Work to complete:
A picture-free, exact reproduction of the listing that follows is required.

Recorded data:
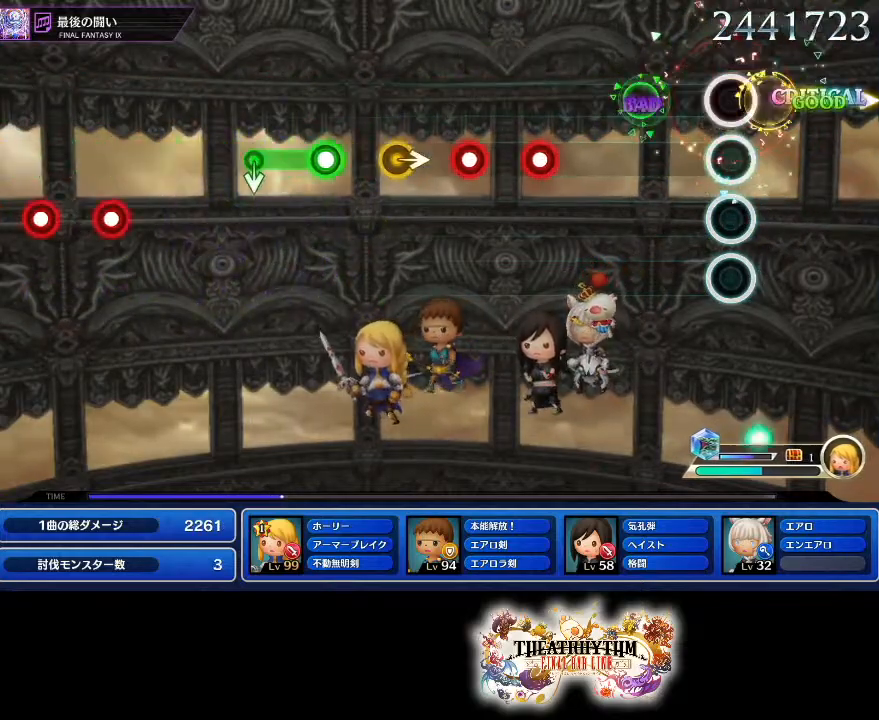
{"buttons": ["R1"], "left_stick": "center", "right_stick": "center", "events": [[67, "R1", "down"], [250, "R1", "up"], [434, "R1", "down"]]}
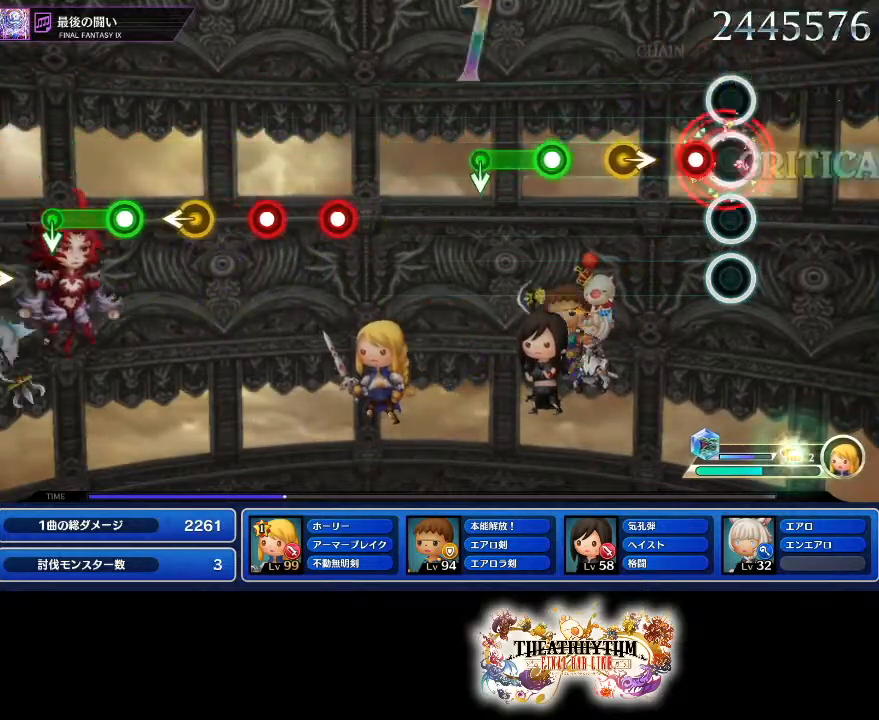
{"buttons": ["R1"], "left_stick": "center", "right_stick": "center", "events": [[16, "R1", "up"], [100, "R1", "down"], [216, "R1", "up"], [450, "R1", "down"]]}
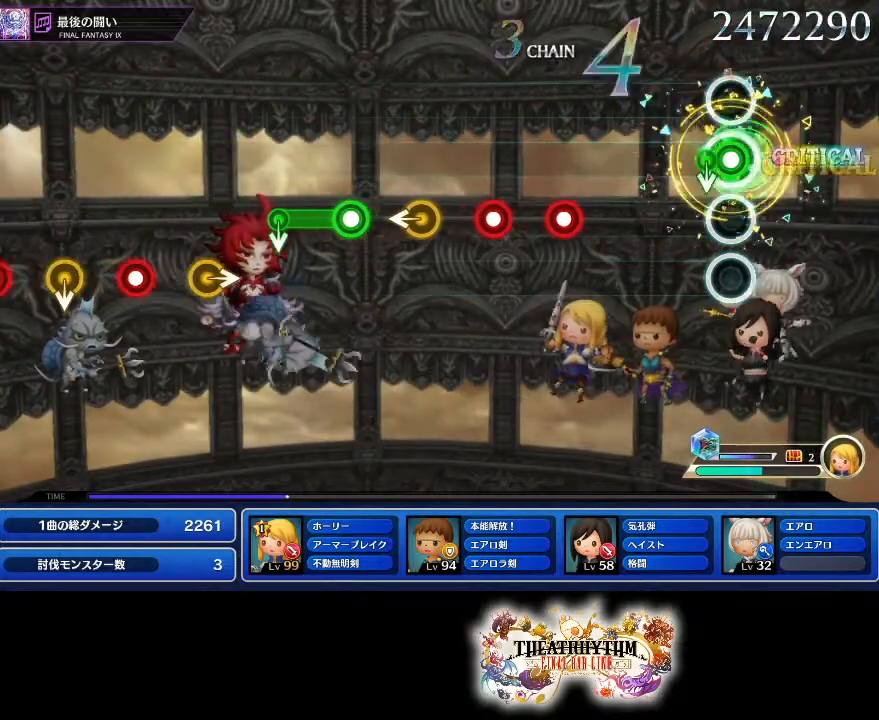
{"buttons": [], "left_stick": "center", "right_stick": "center", "events": [[267, "R1", "up"], [400, "R1", "down"], [501, "R1", "up"]]}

Response to this task:
{"buttons": ["R1"], "left_stick": "center", "right_stick": "center", "events": [[67, "R1", "down"], [250, "R1", "up"], [434, "R1", "down"]]}
{"buttons": ["R1"], "left_stick": "center", "right_stick": "center", "events": [[16, "R1", "up"], [100, "R1", "down"], [216, "R1", "up"], [450, "R1", "down"]]}
{"buttons": [], "left_stick": "center", "right_stick": "center", "events": [[267, "R1", "up"], [400, "R1", "down"], [501, "R1", "up"]]}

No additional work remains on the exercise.